[Document passage]:
○ ○ ○ ○

Resource materials and facilities


As is always the case, no meaning teaching and learning take place without
adequate resource materials. This also applies to curriculum implementation as
well.

For the officially designed curriculum to be implemented as per plan, the


government through the Ministry of Education should supply schools with
adequate and relevant resource materials such as text books and reference
materials so that learners and the teachers can effectively implement the said
curriculum.

Apart from instructional materials, the government must make physical


infrastructure available. The availability of quality and appropriate
instructional materials and facilities would influence the implementation of the
curriculum.

Interest Groups
Interest Groups are those who are interested and are stakeholders in education.
These groups include: parents, parents’ teachers association (PTA) members
Religious groups, NGOs, Companies, University professors and many others.
These groups can influence the implementation in the following ways:
• Provide schools with financial resources to purchase the required
materials.
• Demand the inclusion of certain subjects in the curriculum.
• Influence learners to reject courses they consider detrimental to the
interests of the group.
It is therefore important to involve these groups at the curriculum planning
stage.

The school environment


One other factor that would affect the implementation of the curriculum is the
school environment. Schools located in rich social-economic environment such
as affluent urban locations or townships and those that have adequate human
and material resources can implement the curriculum to an extent that would
be difficult or impossible for schools in poor economic environment.

○ ○ ○ ○

[Data extract]:
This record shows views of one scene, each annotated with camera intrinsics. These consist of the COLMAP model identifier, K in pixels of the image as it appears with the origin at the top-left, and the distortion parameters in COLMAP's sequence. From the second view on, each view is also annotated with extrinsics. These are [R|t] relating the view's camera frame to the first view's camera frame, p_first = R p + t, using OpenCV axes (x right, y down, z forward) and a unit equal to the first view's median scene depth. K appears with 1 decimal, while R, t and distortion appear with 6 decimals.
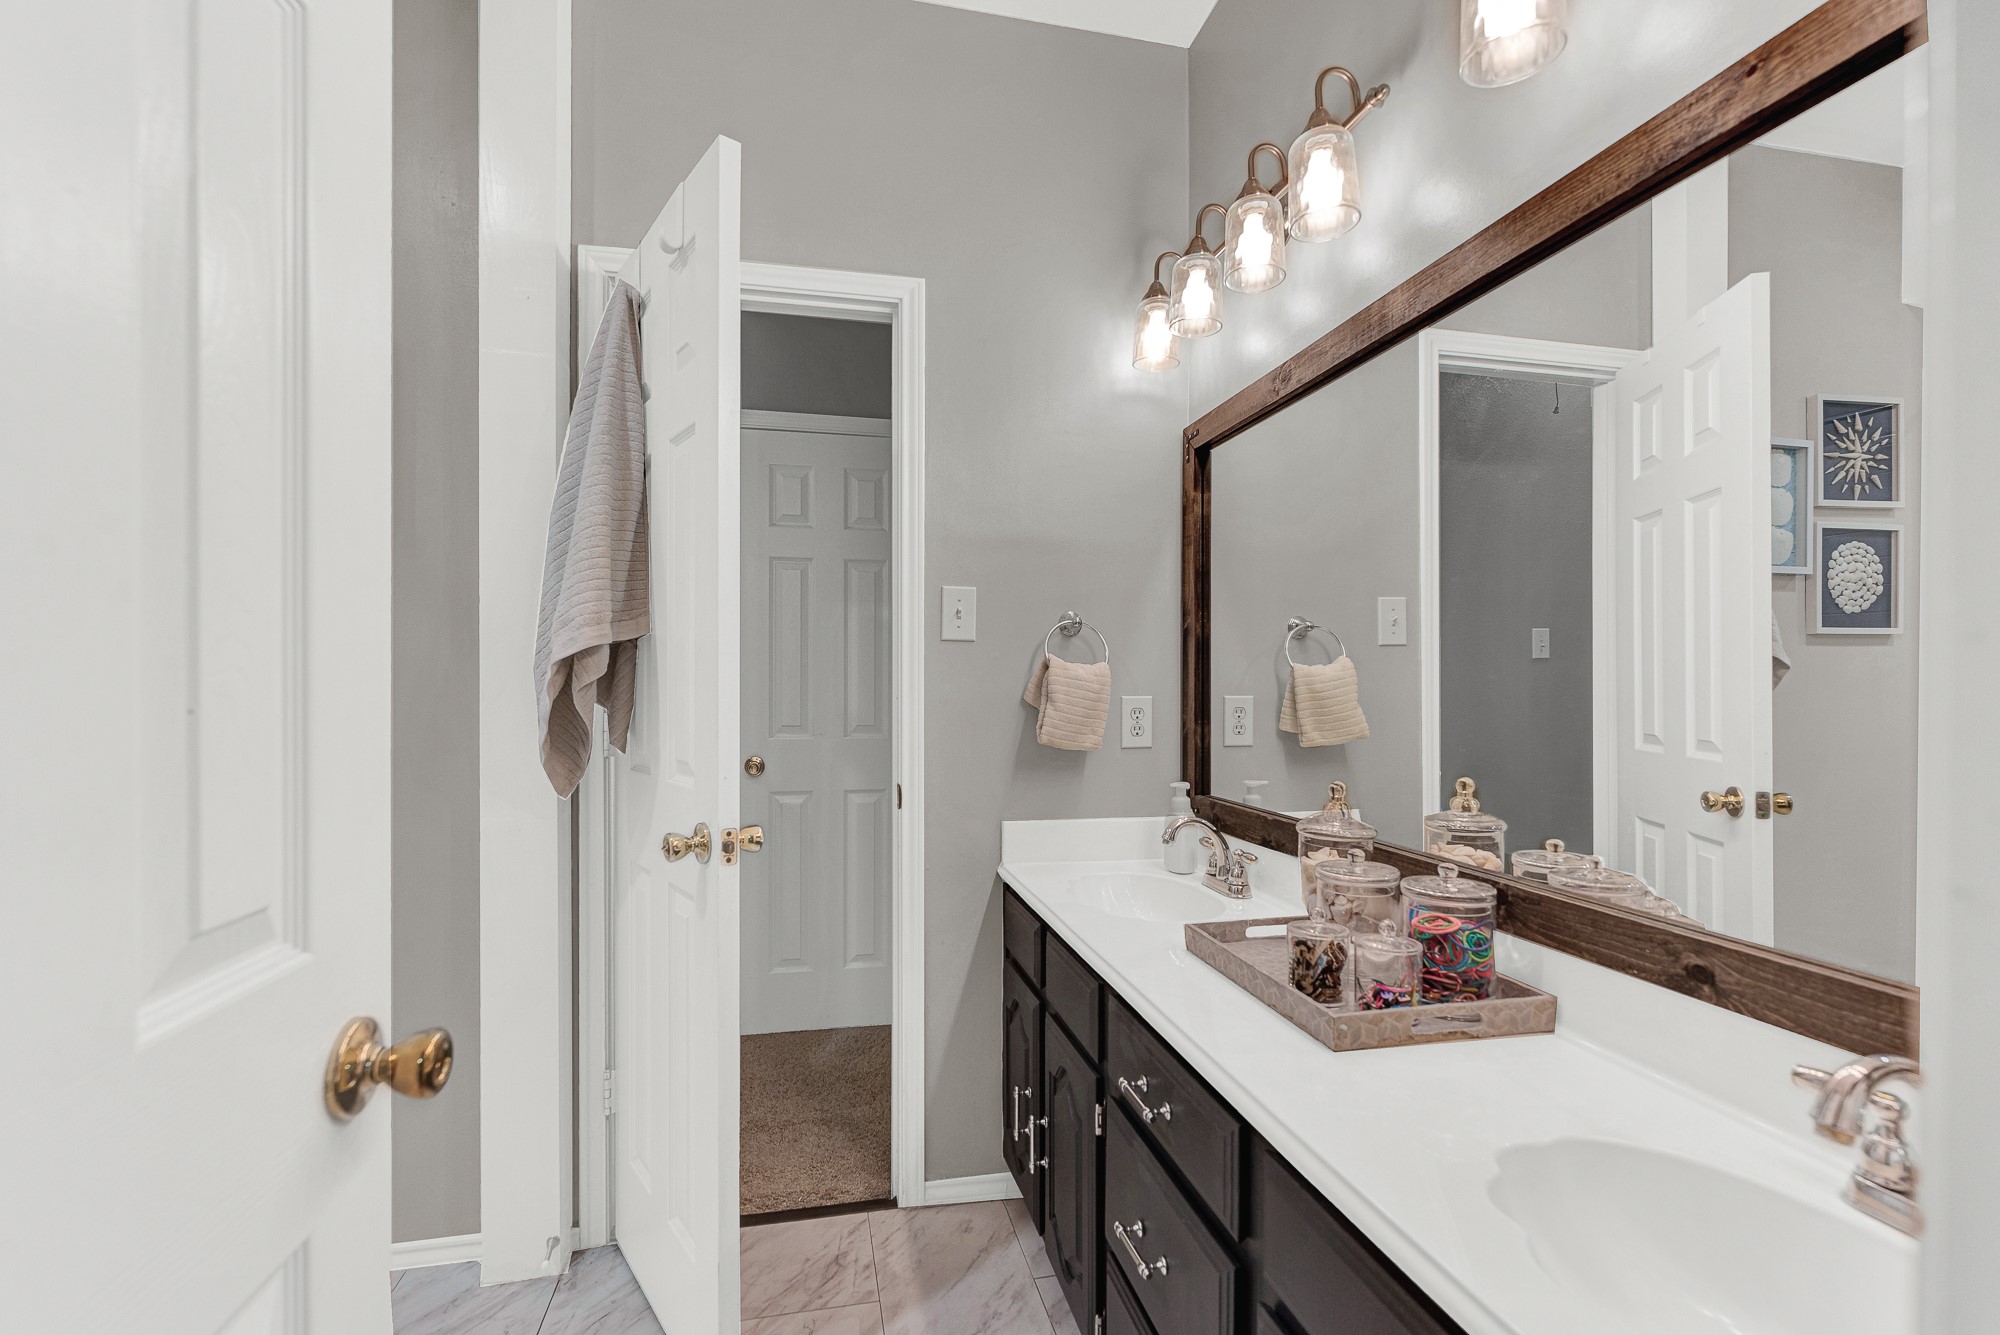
lens RADIAL K [[881.2, 0, 997.5], [0, 881.2, 679.1], [0, 0, 1]] dist [-0.002687, 0.000563]
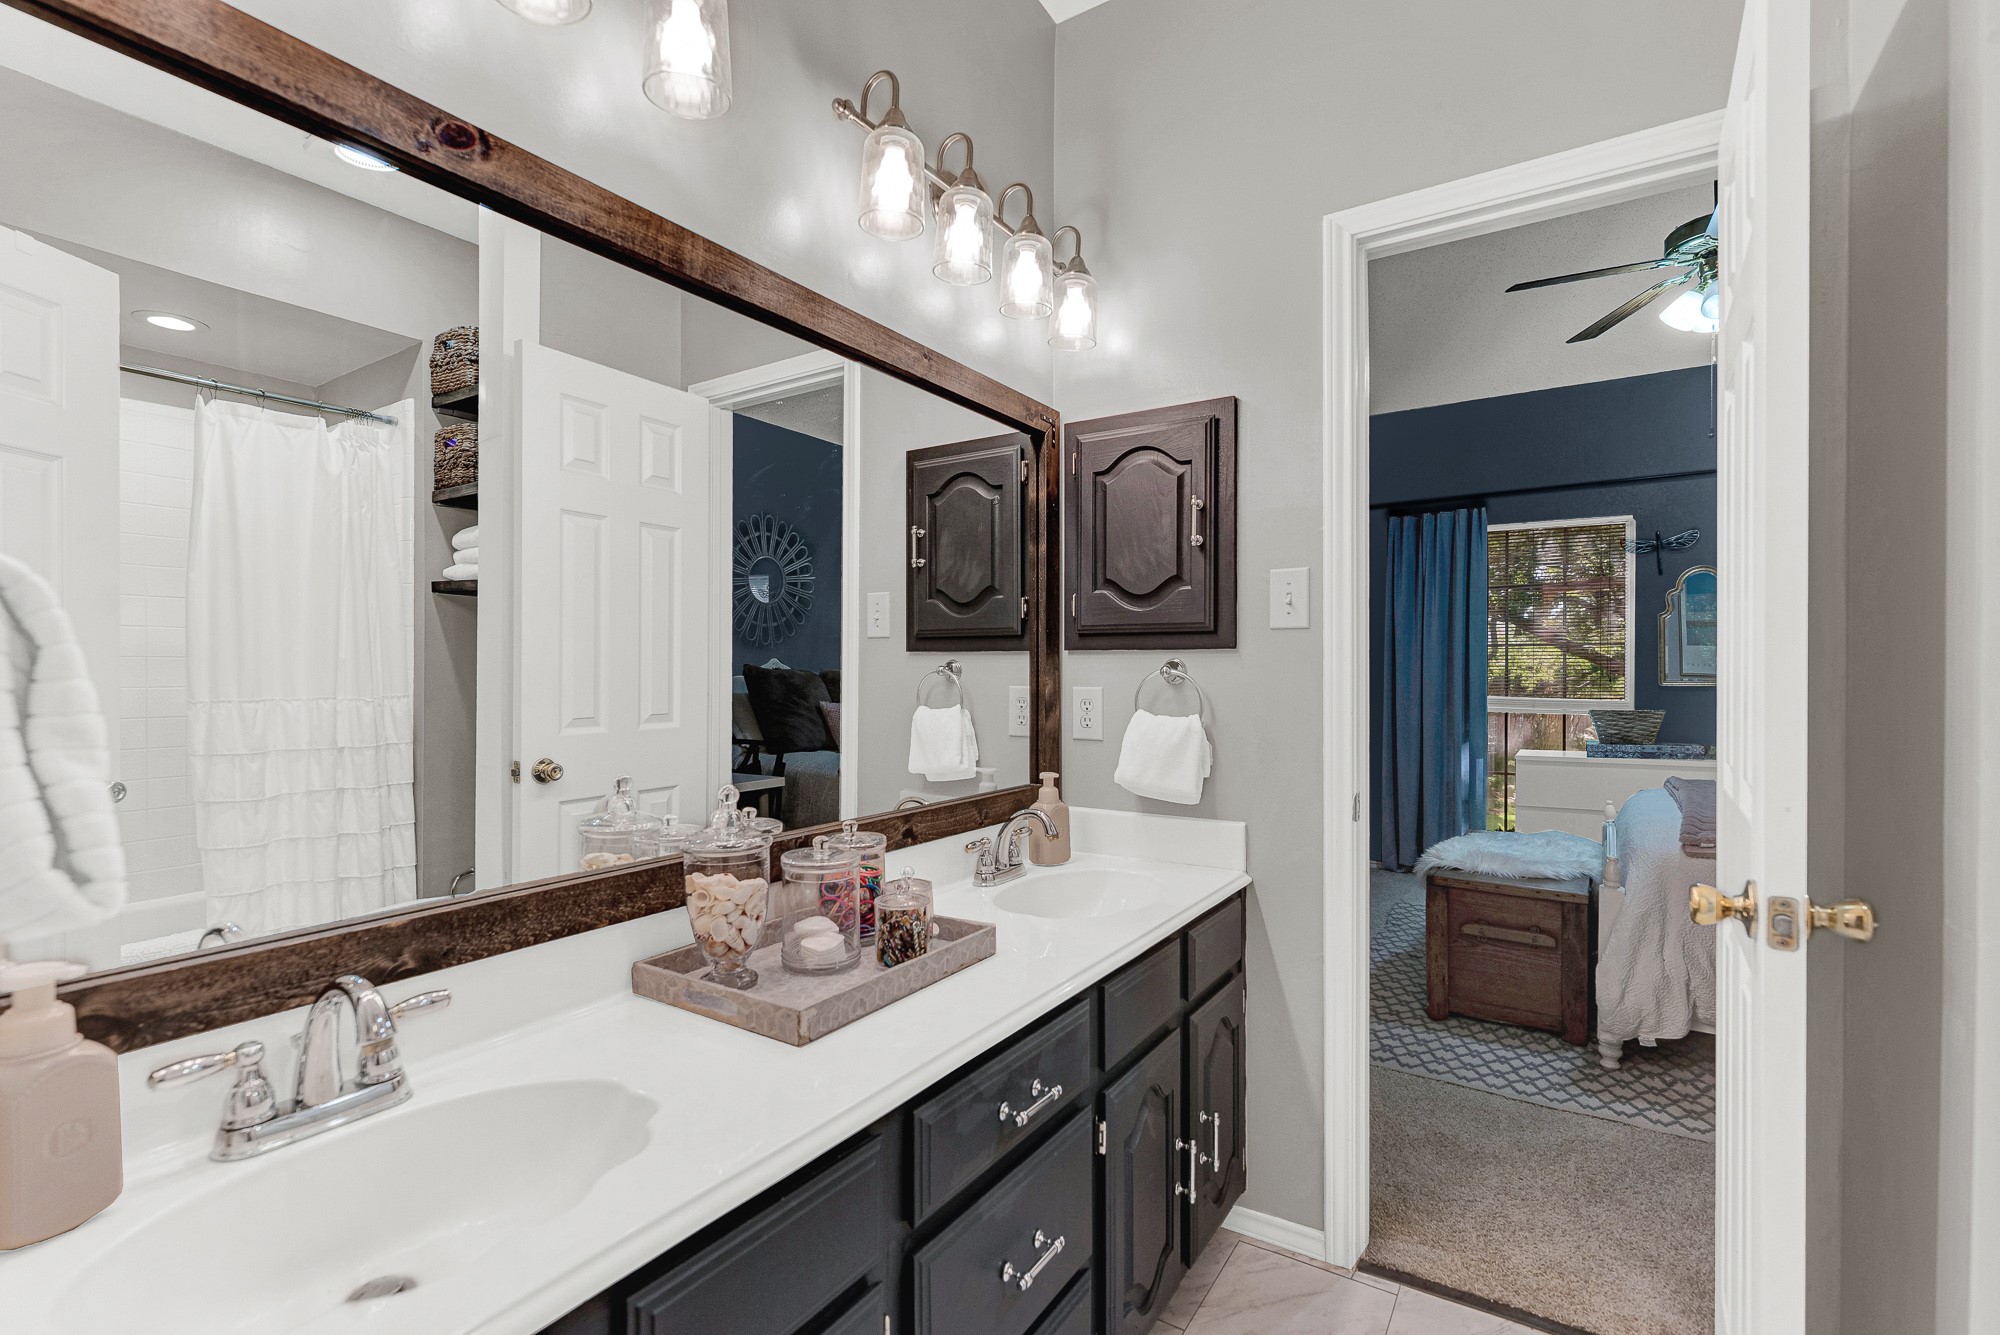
lens RADIAL K [[881.2, 0, 1002.0], [0, 881.2, 670.1], [0, 0, 1]] dist [-0.002687, 0.000563]
pose [[-0.696694, 0.003571, 0.717359, -0.478386], [0.000084, 0.999988, -0.004896, 0.009068], [-0.717368, -0.003351, -0.696686, 1.625150]]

○ ○ ○ ○

[Tasks]:
A - Answer these questions using the passage on curriculum implementation:
(i) What should the government supply schools with through the Ministry of Education?
(ii) At what stage does the passage say interest groups should be involved?
(iii) What locations are given as examples of rich social-economic environments?
B - Reproduce the passage on curriculum implementation word for word, from "It is therefore" to "poor economic environment.", inclusive.
C - List every interest group the passage on curriculum implementation names.

[Solutions by task]:
A -
(i) Adequate and relevant resource materials such as text books and reference materials.
(ii) The curriculum planning stage.
(iii) Affluent urban locations or townships.

B -
It is therefore important to involve these groups at the curriculum planning
stage.

The school environment


One other factor that would affect the implementation of the curriculum is the
school environment. Schools located in rich social-economic environment such
as affluent urban locations or townships and those that have adequate human
and material resources can implement the curriculum to an extent that would
be difficult or impossible for schools in poor economic environment.

C -
- Parents
- Parents' teachers association (PTA) members
- Religious groups
- NGOs
- Companies
- University professors